- WHAT YOU WILL DO:
Copy all of the records below line for line, changing nothing, and leave the pictures out of your copy.

* START RECORDS PROVIDED *

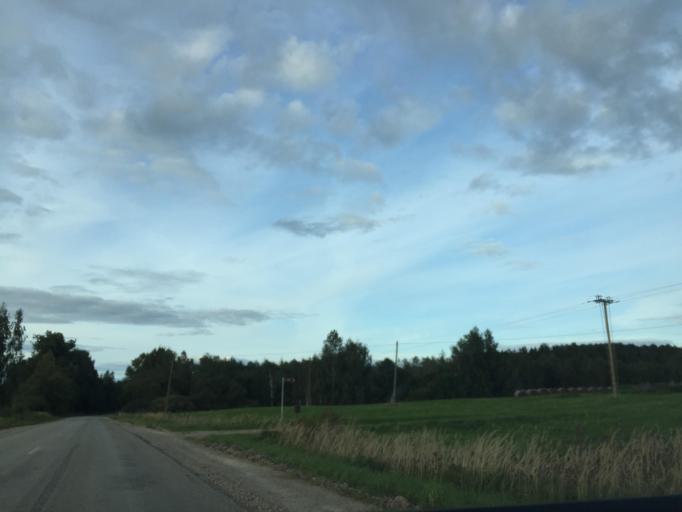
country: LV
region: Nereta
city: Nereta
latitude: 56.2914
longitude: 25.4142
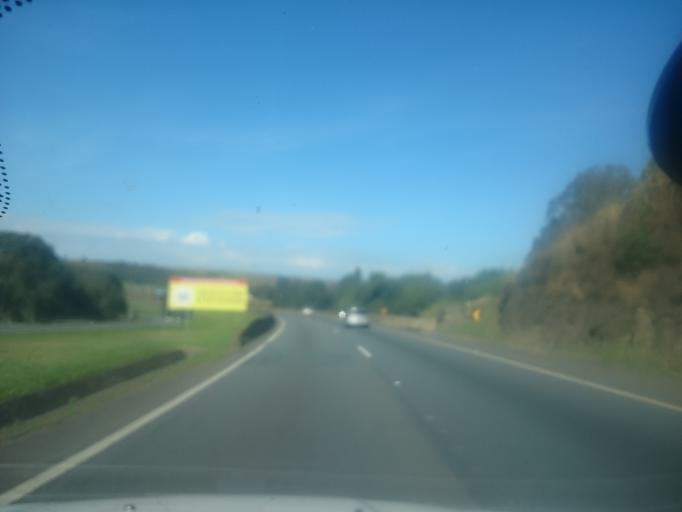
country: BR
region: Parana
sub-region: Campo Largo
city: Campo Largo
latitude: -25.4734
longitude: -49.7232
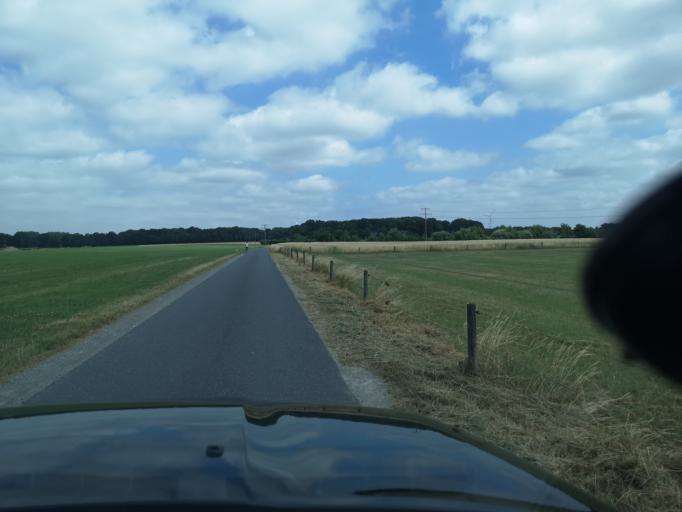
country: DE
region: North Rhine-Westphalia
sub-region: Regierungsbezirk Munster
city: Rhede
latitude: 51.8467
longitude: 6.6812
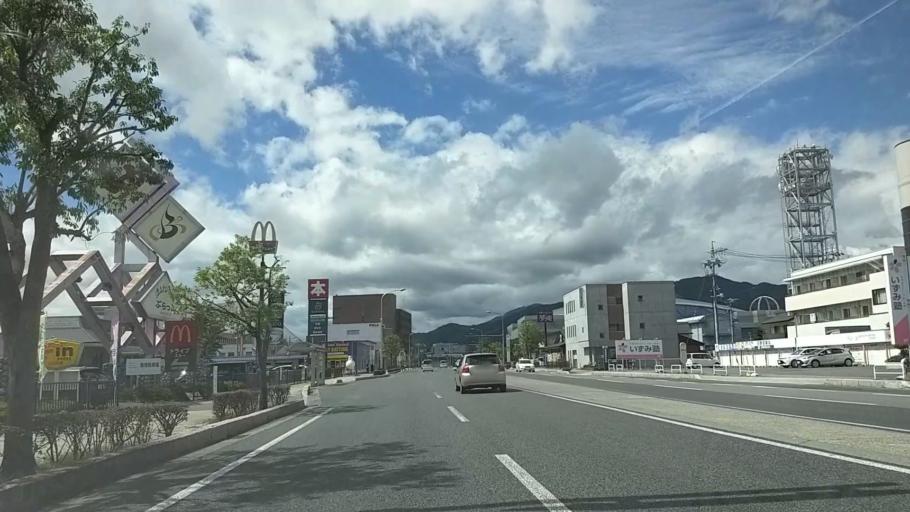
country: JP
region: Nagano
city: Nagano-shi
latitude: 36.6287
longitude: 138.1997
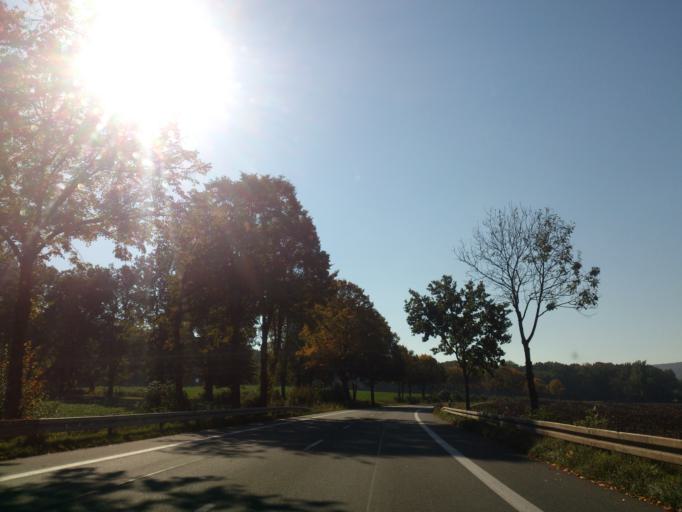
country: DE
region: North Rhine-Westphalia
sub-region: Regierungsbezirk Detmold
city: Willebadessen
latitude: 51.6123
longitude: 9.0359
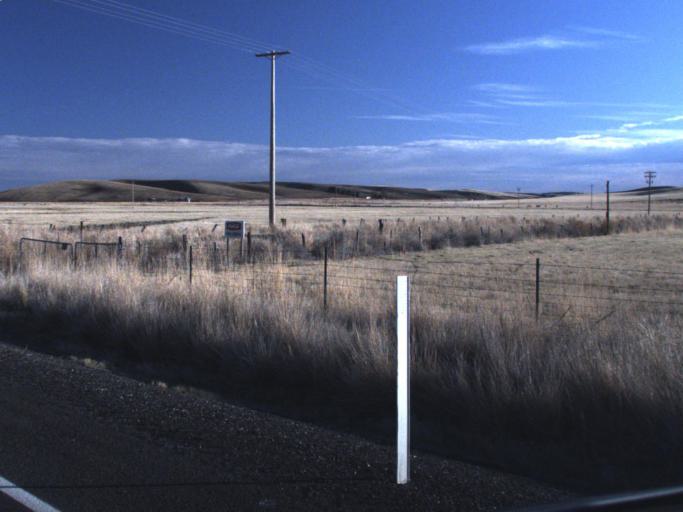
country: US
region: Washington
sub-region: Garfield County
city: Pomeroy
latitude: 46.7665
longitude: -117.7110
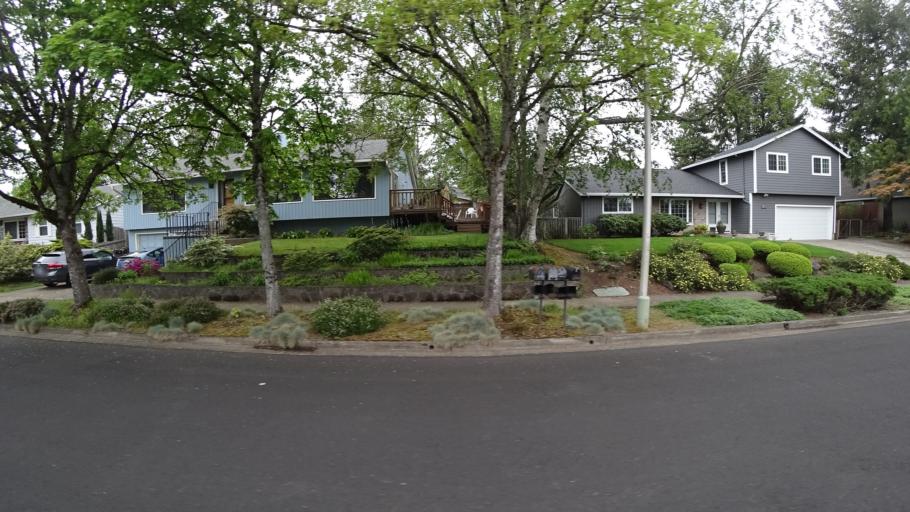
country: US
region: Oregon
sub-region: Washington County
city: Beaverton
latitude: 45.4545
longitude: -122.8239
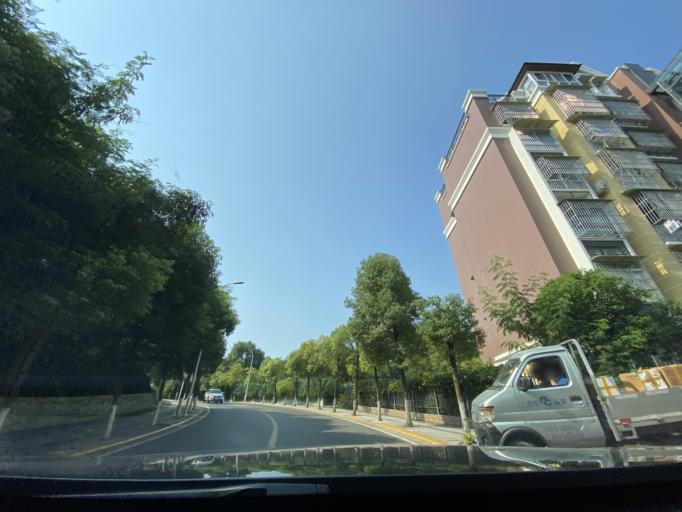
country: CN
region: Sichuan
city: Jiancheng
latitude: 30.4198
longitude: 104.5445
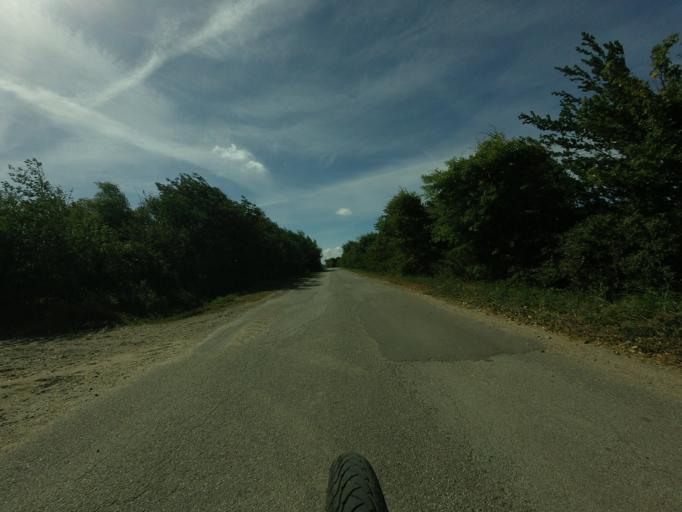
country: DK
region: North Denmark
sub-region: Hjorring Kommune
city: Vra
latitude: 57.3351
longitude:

* END RECORDS PROVIDED *

- CORRECT RESPONSE:
country: LV
region: Nereta
city: Nereta
latitude: 56.2914
longitude: 25.4142
country: BR
region: Parana
sub-region: Campo Largo
city: Campo Largo
latitude: -25.4734
longitude: -49.7232
country: DE
region: North Rhine-Westphalia
sub-region: Regierungsbezirk Munster
city: Rhede
latitude: 51.8467
longitude: 6.6812
country: JP
region: Nagano
city: Nagano-shi
latitude: 36.6287
longitude: 138.1997
country: DE
region: North Rhine-Westphalia
sub-region: Regierungsbezirk Detmold
city: Willebadessen
latitude: 51.6123
longitude: 9.0359
country: US
region: Washington
sub-region: Garfield County
city: Pomeroy
latitude: 46.7665
longitude: -117.7110
country: US
region: Oregon
sub-region: Washington County
city: Beaverton
latitude: 45.4545
longitude: -122.8239
country: CN
region: Sichuan
city: Jiancheng
latitude: 30.4198
longitude: 104.5445
country: DK
region: North Denmark
sub-region: Hjorring Kommune
city: Vra
latitude: 57.3351
longitude:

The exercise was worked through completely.